---------- Passaggio del documento

Ricordo ancora, nelle decine e decine di presentazioni e anche nelle nostre chiacchierate, che Daniel Tarozzi, di ritorno dal suo primo viaggio in camper di 13 anni fa che ha dato origine a Italia che Cambia, raccontava stupito di come praticamente chiunque portasse avanti progetti di cambiamento che aveva incontrato in giro del paese, che fossero di bioedilizia, gruppi d’acquisto, cohousing, energie rinnovabili, veramente chiunque, alla domanda qual era la principale sfida o ostacolo rispondessero la burocrazia.

E questa è stata una costante negli anni. Ricordo che anni fa un nostro socio Filippo Bozotti aveva tenuto una rubrica su ICC che si chiamava “Ci avete rotto il… Paese” in cui denunciava solo le vicissitudini che capitavano a lui, e appunto bastavano per una rubrica.

Questo preambolo è per dire che quando arriva una notizia che contrasta questa narrazione, è doppiamente una bella notizia, sia perché snellisce alcuni processi necessari, sia perché ci mostra come in fin dei conti, con un po’ di buona volontà politica, anche la burocrazia non sia un destino ineluttabile, un mostro imbattibile.

Ma che è successo? È successo che con un colpo a sorpresa il governo ha inserito i tetti (e più in generale gli edifici) come “aree idonee” per installare impianti da fonti rinnovabili, fotovoltaico in testa.

--------------------
---------- Record dell'esercizio

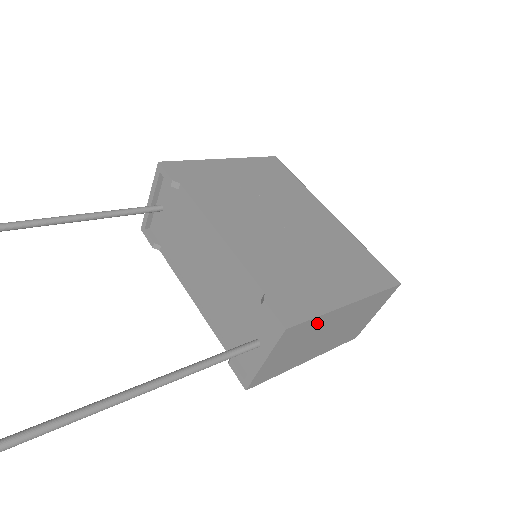
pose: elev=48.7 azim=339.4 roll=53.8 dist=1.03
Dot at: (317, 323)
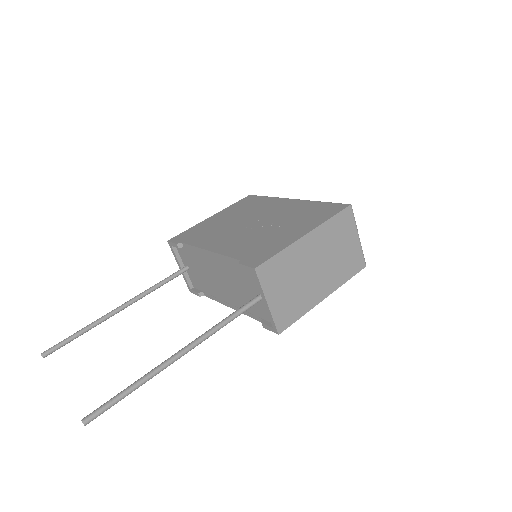
Dot at: (287, 258)
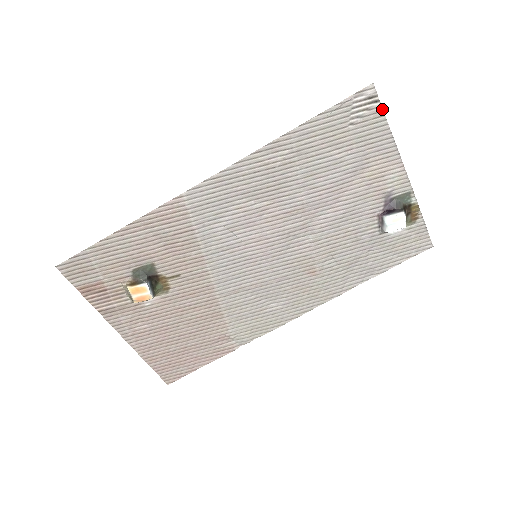
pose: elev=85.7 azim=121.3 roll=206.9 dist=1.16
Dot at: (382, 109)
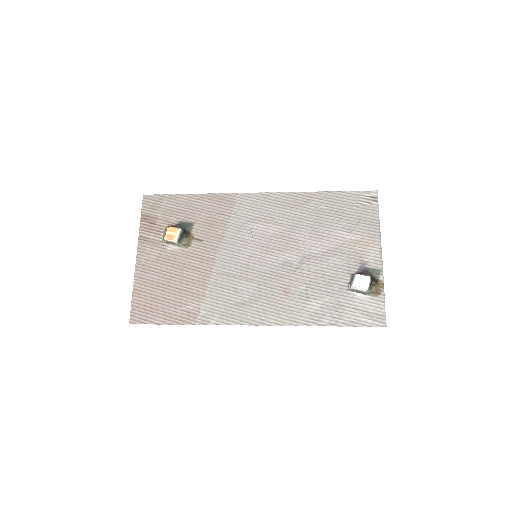
Dot at: (378, 207)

--------------------

Compito assegnato 1.
Secondo il brano sulla burocrazia, perché una notizia che contrasta la narrazione della burocrazia come ostacolo è «doppiamente una bella notizia»? Spiegalo in una o due frasi.
Compito assegnato 2.
Trascrivi senza alcuna modifica tutte le righe dei record, dalla prima all'ultima, tralasciando le immagini.

Risposta completa 1.
Lo è per due motivi: da un lato snellisce alcuni processi necessari. Dall'altro mostra che, con un po' di buona volontà politica, la burocrazia non è un destino ineluttabile né un mostro imbattibile.

Risposta completa 2.
pose: elev=48.7 azim=339.4 roll=53.8 dist=1.03
Dot at: (317, 323)
Dot at: (287, 258)
pose: elev=85.7 azim=121.3 roll=206.9 dist=1.16
Dot at: (382, 109)
Dot at: (378, 207)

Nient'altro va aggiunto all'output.